OLEH: ACHMAD NUR HIDAYAT
CV19 telah merebak di berbagai propinsi dan telah menyebabkan kematian di luar ibukota.
Pasar keuangan global juga terguncang. Dalam satu bulan pasar saham amerika, pasar inggris, pasar kanada, pasar brasil, pasar rusia, pasar australia secara bersamaan telah turun diatas 25%.
Periode 20 Februari sampai 20 Maret 2020, pasar saham AS turun -26%; pasar saham UK turun -26%; pasar saham CA turun -25%; pasar saham BRA turun -27%; pasar saham RUS turun -20%, pasar saham AUS turun -24%.
Bursa Efek Indonesia dalam periode yang sama turun terburuk di dunia sebesar -30% dibandingkan bulan lalu (4,194 per 20/03). Bahkan rupiah sudah di level 16,354 dengan catatan bahwa biaya yang telah dikeluarkan BI untuk rebuy back SBN sebesar Rp195 triliun (ytd).

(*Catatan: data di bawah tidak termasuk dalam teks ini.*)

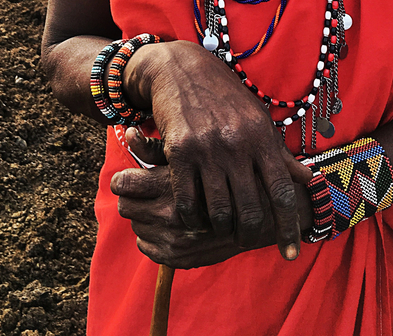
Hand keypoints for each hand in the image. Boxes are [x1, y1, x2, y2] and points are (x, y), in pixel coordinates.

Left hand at [112, 161, 277, 268]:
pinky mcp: (186, 258)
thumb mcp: (195, 149)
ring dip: (142, 221)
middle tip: (135, 194)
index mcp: (178, 176)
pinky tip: (161, 229)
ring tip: (152, 210)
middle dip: (130, 200)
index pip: (127, 184)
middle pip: (127, 208)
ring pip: (138, 230)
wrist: (270, 207)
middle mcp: (176, 211)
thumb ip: (158, 146)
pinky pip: (152, 251)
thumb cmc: (228, 168)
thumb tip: (129, 134)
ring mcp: (179, 238)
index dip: (121, 182)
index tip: (123, 180)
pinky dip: (151, 241)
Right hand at [123, 41, 311, 261]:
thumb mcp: (258, 118)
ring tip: (222, 229)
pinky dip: (192, 217)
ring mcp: (207, 148)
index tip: (292, 253)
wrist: (181, 68)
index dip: (289, 227)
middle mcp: (237, 143)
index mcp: (262, 135)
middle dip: (251, 234)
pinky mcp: (179, 151)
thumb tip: (312, 181)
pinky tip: (195, 217)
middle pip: (251, 210)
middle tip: (246, 240)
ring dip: (221, 228)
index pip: (282, 192)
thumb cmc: (225, 97)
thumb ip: (281, 153)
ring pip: (219, 211)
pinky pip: (187, 201)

Pertumbuhan ekonomi Indoneasia diprediksi turun 1.2-1.5% menjadi 4.2-4.6% jatuh dibawah 5% tahun 2020, bahkan Sri Mulyani menginggatkan dengan skenario terburuk bisa tumbuh 0%.
Jumlah death toll rate, Indonesia yang tertinggi prosentasenya (8,67%), Italia (8.57%), Iran (7.29%), China (4%), USA (1.32%) dan Malaysia (0.29%).
Kombinasi turunnya proyeksi pertumbuhan ekonomi, penurunan tajam rupiah, penurunan tajam IHSG, dan tingginya death toll rate, Indonesia tidak bisa seperti saat ini yaitu keraguan memberikan stimulus yang besar dan signifikan.
Stimulus yang dapat membantu rakyat atasi dampak social distanting diantaranya adalah pemberian BLT (Cash) untuk semua rumah tangga yang cukup besar seperti pola Jepang (Rp1.7 juta per rumah tangga) atau pola AS (Rp15 juta/dewasa), Menerbitkan aturan penangguhan pembayaran kredit masyakarat; Penurunan PPN; Subsidi UMKM untuk bayar karyawan dan alihkan dana-dana tunjungan dinas PNS untuk bangun RS darurat.
Stimulus akan memperbesar defisit menjadi 4-5% maka perlu kerjasama dengan DPR untuk merelaksasi aturan defisit max 3%.
Indonesia harus bersatu dan bukti bersatunya tersebut dengan diikuti aturan social distanting oleh warga masyarakat secara disiplin disamping kekompakan pemerintah pusat, daerah dan politisi DPR menerbitkan stimulus ekonomi yang signifikan.
Bila tidak, jangan kaget bila Indonesia adalah menjadi negara gagal dalam mengatasi CV19 dalam ekonomi dengan disertai angka kematian yang tinggi di dunia.